This week, I will say good-bye to my Uncle Sam. His real name was Ovila Samson, but to me, he was always Uncle Sam. What I remember most about him was his smile, probably the most genuine, happy smile I’ve ever seen, and the way his eyes would light up when he saw me. I remember thinking that Santa Claus must have had eyes just like Uncle Sam’s.
He always had a kind word for you, and even when you dropped in unexpectedly, the welcome you received was genuine. There was no question that he was happy to see you and truly wanted you to sit and chat a while. Of course, Aunt Verna, undoubtedly the world’s best cook in my opinion, would insist on giving you something to eat–her desserts were the best part of a visit.
I never saw Uncle Sam angry, although I’m sure with three boys in the family, he must have lost his patience at some time, but to me, he was the nicest, happiest man ever. He didn’t even get mad when he found Gerard, David, Mark, and my sister, Michele and I jumping on the beds upstairs, an action that would have brought down the wrath of God had my mother found us!

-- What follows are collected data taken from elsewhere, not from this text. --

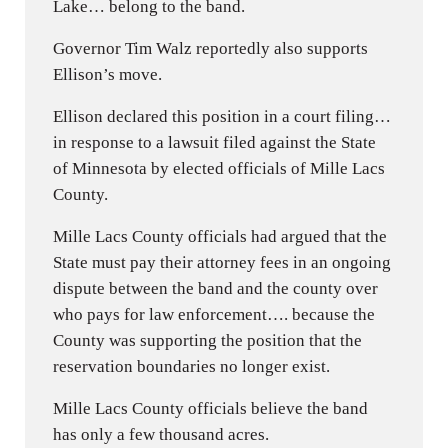
Lake… belong to the band.
Governor Tim Walz reportedly also supports
Ellison’s move.
Ellison declared this position in a court filing…
in response to a lawsuit filed against the State
of Minnesota by elected officials of Mille Lacs
County.
Mille Lacs County officials had argued that the
State must pay their attorney fees in an ongoing
dispute between the band and the county over
who pays for law enforcement…. because the
County was supporting the position that the
reservation boundaries no longer exist.
Mille Lacs County officials believe the band
has only a few thousand acres.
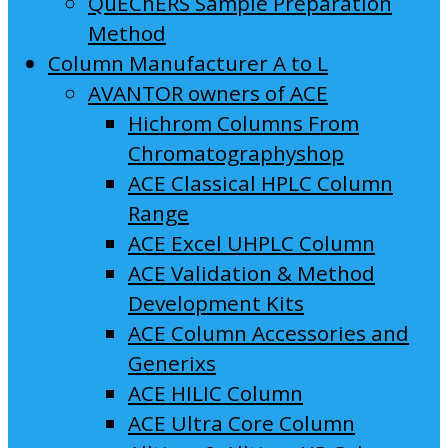
QuEChERS Sample Preparation
Method
Column Manufacturer A to L
AVANTOR owners of ACE
Hichrom Columns From
Chromatographyshop
ACE Classical HPLC Column
Range
ACE Excel UHPLC Column
ACE Validation & Method
Development Kits
ACE Column Accessories and
Generixs
ACE HILIC Column
ACE Ultra Core Column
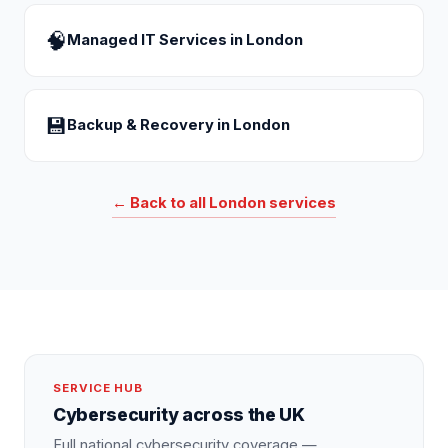
🧠
Managed IT Services
in
London
💾
Backup & Recovery
in
London
← Back to all
London
services
SERVICE HUB
Cybersecurity
across the UK
Full national
cybersecurity
coverage —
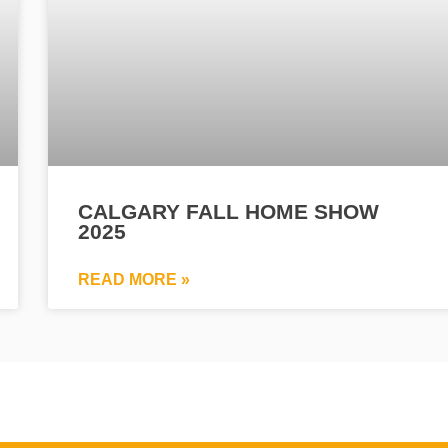
CALGARY FALL HOME SHOW
2025
READ MORE »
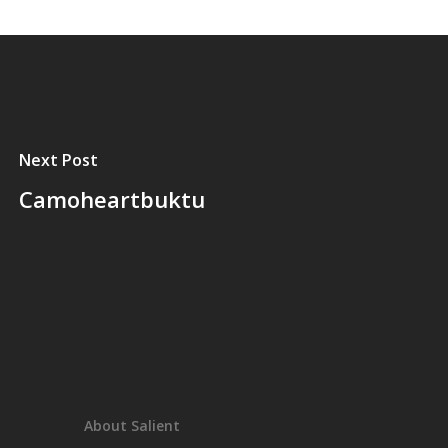
Next Post
Camoheartbuktu
About Salient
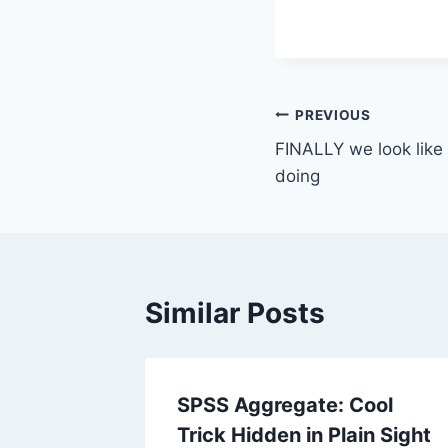
Post
PREVIOUS
FINALLY we look lik
navigation
doing
Similar Posts
dds-
SPSS Aggregate: Cool
Trick Hidden in Plain Sight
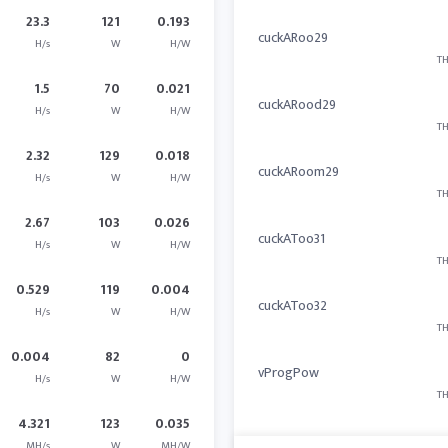
23.3
121
0.193
cuckARoo29
H/s
W
H/W
TH
1.5
70
0.021
cuckARood29
H/s
W
H/W
TH
2.32
129
0.018
cuckARoom29
H/s
W
H/W
TH
2.67
103
0.026
cuckAToo31
H/s
W
H/W
TH
0.529
119
0.004
cuckAToo32
H/s
W
H/W
TH
0.004
82
0
vProgPow
H/s
W
H/W
TH
4.321
123
0.035
MH/s
W
MH/W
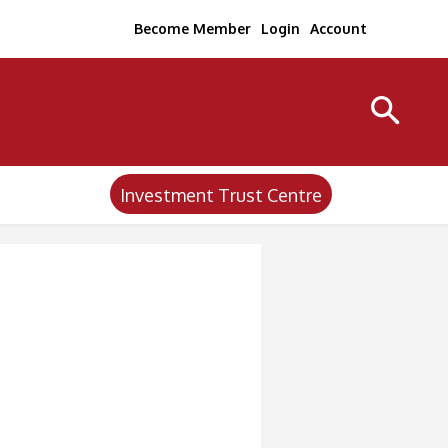
Become Member
Login
Account
Investment Trust Centre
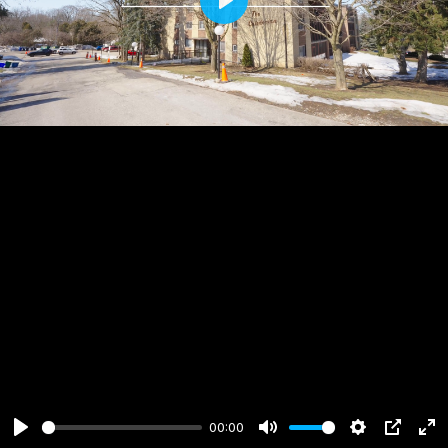
Play
00:00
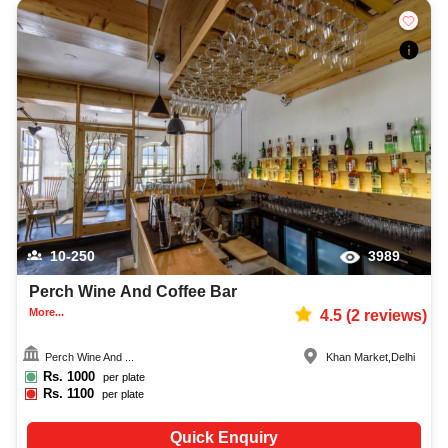
10-250
3989
Perch Wine And Coffee Bar
More...
4.5
(
2
reviews)
Perch Wine And ...
Khan Market
,
Delhi
Rs.
1000
per plate
Rs.
1100
per plate
Quick Enquiry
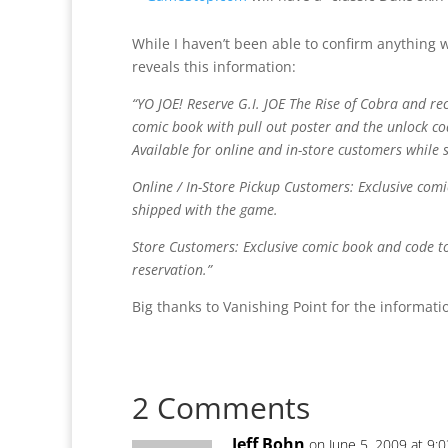
While I haven’t been able to confirm anything 
reveals this information:
“YO JOE! Reserve G.I. JOE The Rise of Cobra and rec
comic book with pull out poster and the unlock co
Available for online and in-store customers while s
Online / In-Store Pickup Customers: Exclusive com
shipped with the game.
Store Customers: Exclusive comic book and code to 
reservation.”
Big thanks to Vanishing Point for the informati
2 Comments
Jeff Bohn
on June 5, 2009 at 9:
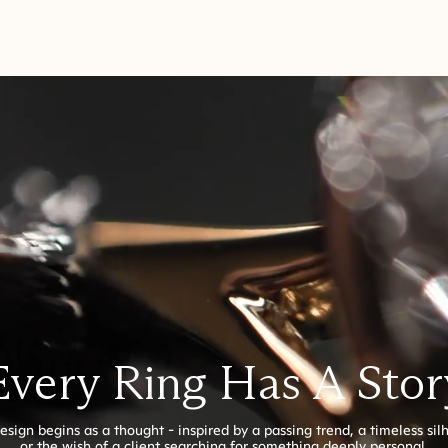
Every Ring Has A Stor
esign begins as a thought - inspired by a passing trend, a timeless sil
or the wish of a client searching for something deeply personal.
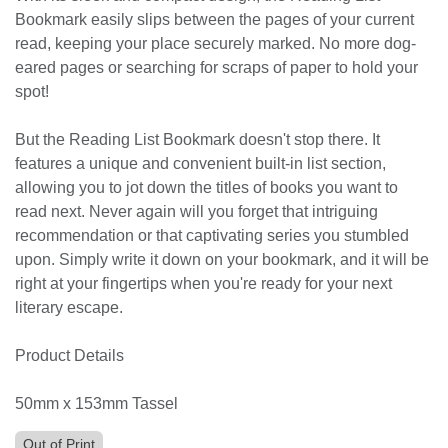
Bookmark easily slips between the pages of your current
read, keeping your place securely marked. No more dog-
eared pages or searching for scraps of paper to hold your
spot!
But the Reading List Bookmark doesn't stop there. It
features a unique and convenient built-in list section,
allowing you to jot down the titles of books you want to
read next. Never again will you forget that intriguing
recommendation or that captivating series you stumbled
upon. Simply write it down on your bookmark, and it will be
right at your fingertips when you're ready for your next
literary escape.
Product Details
50mm x 153mm Tassel
Out of Print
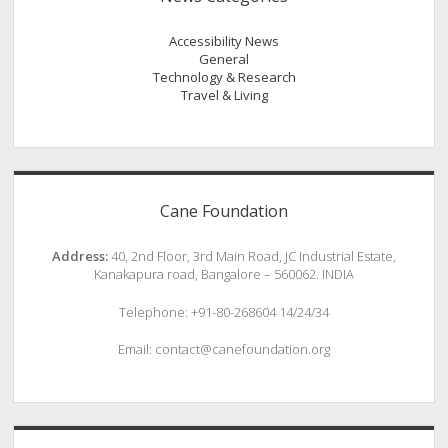
Accessibility News
General
Technology & Research
Travel & Living
Cane Foundation
Address:
40, 2nd Floor, 3rd Main Road, JC Industrial Estate,
Kanakapura road, Bangalore – 560062. INDIA
Telephone: +91-80-268604 14/24/34
Email: contact@canefoundation.org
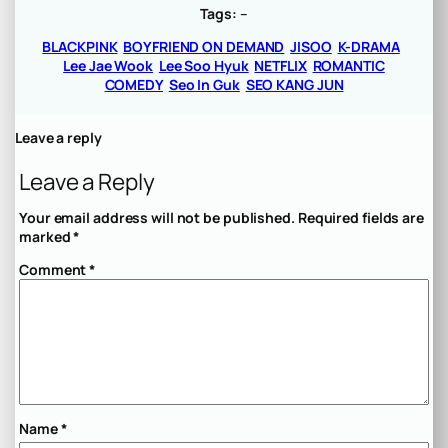
Tags:
–
BLACKPINK
BOYFRIEND ON DEMAND
JISOO
K-DRAMA
Lee Jae Wook
Lee Soo Hyuk
NETFLIX
ROMANTIC
COMEDY
Seo In Guk
SEO KANG JUN
Leave a reply
Leave a Reply
Your email address will not be published.
Required fields are
marked
*
Comment
*
Name
*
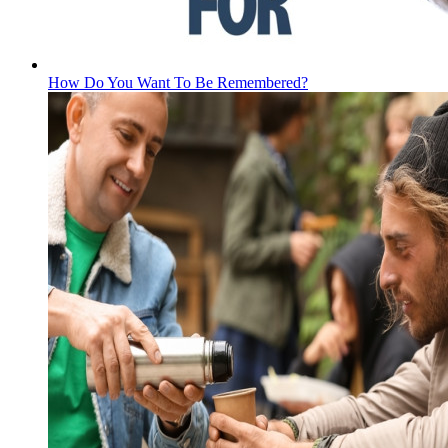
How Do You Want To Be Remembered?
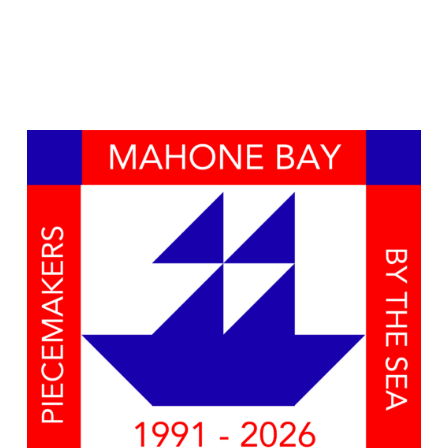
Naviga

Unfortunately, mine is not what you would call a close family. We meet at weddings, anniversaries, and funerals, and the days for weddings are long past. I wish I could turn back the time and visit more, but such is life that as we grow older ourselves, time has a way of moving strangely. ‘I’ll visit next week’ we say, but next week never comes, and suddenly, it’s too late, the decision has been taken out of our hands.
Uncle Sam worked as letter carrier back in the day when we called them mailmen. He had the downtown route, so if I were out shopping, I’d often run into him delivering his mail. He always had time to stop and say hello. When my husband and I returned to Cornwall after living in Ottawa for more than ten years, Uncle Sam was still delivering the mail, and my husband’s office was on his route. Since he was getting on in years, the long flight of stairs became harder on his knees, but he never complained.
I was lucky enough to see him just a couple of years ago at a family event. His dark hair was white, he was shorter and far more frail than I remembered, but his eyes still twinkled. Today, I’ll say good-bye to one of my favorite people. There are few members of my father’s family left, just as there are few left on my mother’s side. We need to remember to treasure the memories of our family members– those who have gone ahead of us have made us who we are today. Thank you, Uncle Sam, for serving in the second world war, preserving the freedom Canada enjoys, and for being part of my life. You will be missed.